Les 280 camions du convoi dit humanitaire russe sont actuellement semi invisibles dans la campagne russe. Parti de la base de la 2e Division de Fusiliers Motorisés de Taman près de Moscou, ces beaux véhicules transportent 2000 tonnes de matériel, soit 7 tonnes par véhicule. Ce n’est pas énorme. Les chauffeurs, eux, font ce qu’on leur dit: des soldats en uniforme d’été de couleur ocre manches courtes et shorts, conduisant des camions SANS PLAQUES D’IMMATRICULATION. Cela ressemble au faux-semblant des petits hommes verts en Crimée en février. Dans le drame russo-ukrainien, les apparences sont souvent totalement INFORMATIVES: les hommes verts de Crimée étaient des soldats russes, et les hommes en shorts ocre sont également des soldats, possiblement des Fusiliers motorisés. On a vu des images officielles de la cargaison de deux camions, et c’est bien cela: deux camions contiennent de l’aide, 278 camions contiennent l’on ne sait trop quoi. Il n’y a pas de liste officielle publique.

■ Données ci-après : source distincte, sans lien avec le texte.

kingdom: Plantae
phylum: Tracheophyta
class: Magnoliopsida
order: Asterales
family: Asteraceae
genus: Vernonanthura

Le Ministre des Affaires étrangères Sergueï Lavrov insiste qu’il s’agit d’un convoi humanitaire, et que le point de passage vers le cœur du Donbass (villes de Donetsk et Lougansk) — là où il faut livrer les denrées d’aide — passe par la ville de Kharkov. Or voici que le convoi est difficile à situer, et selon des sources d’Euromaidan Presse — media politique du mouvement Maidan mais très supérieurement informé — évaluent l’emplacement d’une grosse partie du convoi à Rostov-sur-le-Don en Russie.
Quelle importance le lieu pourvu que l’aide passe? Simple. La frontière à Kharkov est contrôlée par les Garde-frontières ukrainien, donc ceux-ci pourront inspecter le contenu des camions. Rostov, proche de la partie de la frontière du Donbass ukrainien que les Garde-frontières ne contrôlent pas, sera bien moins gênante pour un convoi: pas de fouilles de la part des autorités ukrainiennes. La légalité d’un transport militaire humanitaire d’un État étranger ne se fait pas sans l’autorisation de l’État d’accueil et sans présence des autorités internationales comme la Croix-Rouge Internationale, l’ONU, ou encore l’OSCE (Oganisation pour la Sécurité et la Coopération en Europe, qui réunit la Russie aux autres États européens, et qui brille par ses dyfonctionnements inévitables). Le gouvernement ukrainien répète que la permission d’entrer n’a pas été fournie; cela contredit entièrement ce que dit Lavrov. Les organisations internationales restent silencieuses: la Croix-Rouge est coite, et l’OSCE est au nombre de quelques douzaines, mais n’a encore rien vu.
Mais s’il s’agit d’aide, quelle importance si elle passe là où il n’y a pas de garde-frontières ukrainien? Parce qu’ainsi, le cheval de Troie entrerait. Les 278 camions de matériel militaire, et éventuellement de troupes, seraient l’embryon d’une opération militaire russe en plein territoire ukrainien pourrait commencer.
L’armée russe peut-elle entrer impunément en Ukraine et tirer sur l’armée ukrainienne? Le prolongement de l’hypothèse du Cheval de Troie est comme suit: le convoi, si évidemment militaire, serait stoppé par les troupes ukrainiennes qui finiraient par tirer dessus. Et voilà! L’excuse militaire, le prétexte, serait donné au Kremlin pour ordonner aux forces russes massées sur la frontière d’entrer en Ukraine pour protéger le convoi! Des tactiques similaires, quoique moins élaborées, étaient utilisées en Géorgie en 2008. Le gouvernement ukrainien met en garde ouvertement contre une invasion rampante russe. Un cheval de Troie transparent.